### EXERCISE AIM
Reproduce word for word the stretch from "The group promoted" through "their debut song." in the passage below about Itzy's debut single album.

### PASSAGE GIVEN
>>
It'z Different (stylized as IT'z DIFFERENT) is the debut single album by South Korean girl group Itzy. It was released on February 12, 2019, by JYP Entertainment with the lead single "Dalla Dalla".

Background and release 
On January 24, 2019, JYP Entertainment shared the first teasers for the debut of the group, continuing the following day. From January 26 to February 1, the individual teasers for each member were released. The same day, the first teaser for the music video of the lead single "Dalla Dalla" was uploaded on JYP Entertainment's YouTube channel. On February 5, other teaser pictures of the members were released. The following day, the track list of the album was revealed with two songs: "Dalla Dalla" and "Want It?". On February 7, a voice teaser for "Dalla Dalla" was out. On February 8,  the second teaser for the music video was uploaded. Itzy finally debuted on February 12, 2019, by released It'z Different at the same time as the music video for "Dalla Dalla".

Promotion 
Itzy started promoting It'z Different in the live broadcast "The 1st Single Live Premiere" on Naver V Live in which they performed "Dalla Dalla" for the first time.

The group promoted the single album in the South Korean music programs  M Countdown, Show Champion, Show! Music Core,  Music Bank, Inkigayo, and  Show! Music Core in which they received nine music show wins for their debut song.
<<
### DATA SHOWN
>>
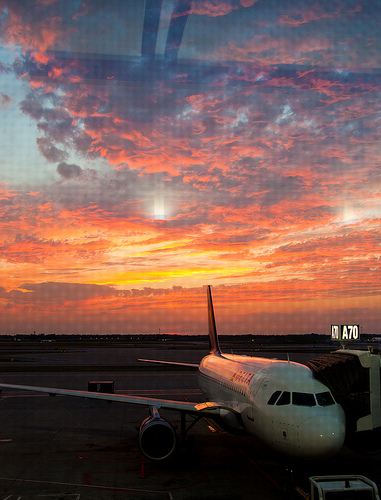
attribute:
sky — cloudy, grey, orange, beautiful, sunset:
[16, 22, 374, 278]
<<
### COMPLETED EXERCISE
The group promoted the single album in the South Korean music programs  M Countdown, Show Champion, Show! Music Core,  Music Bank, Inkigayo, and  Show! Music Core in which they received nine music show wins for their debut song.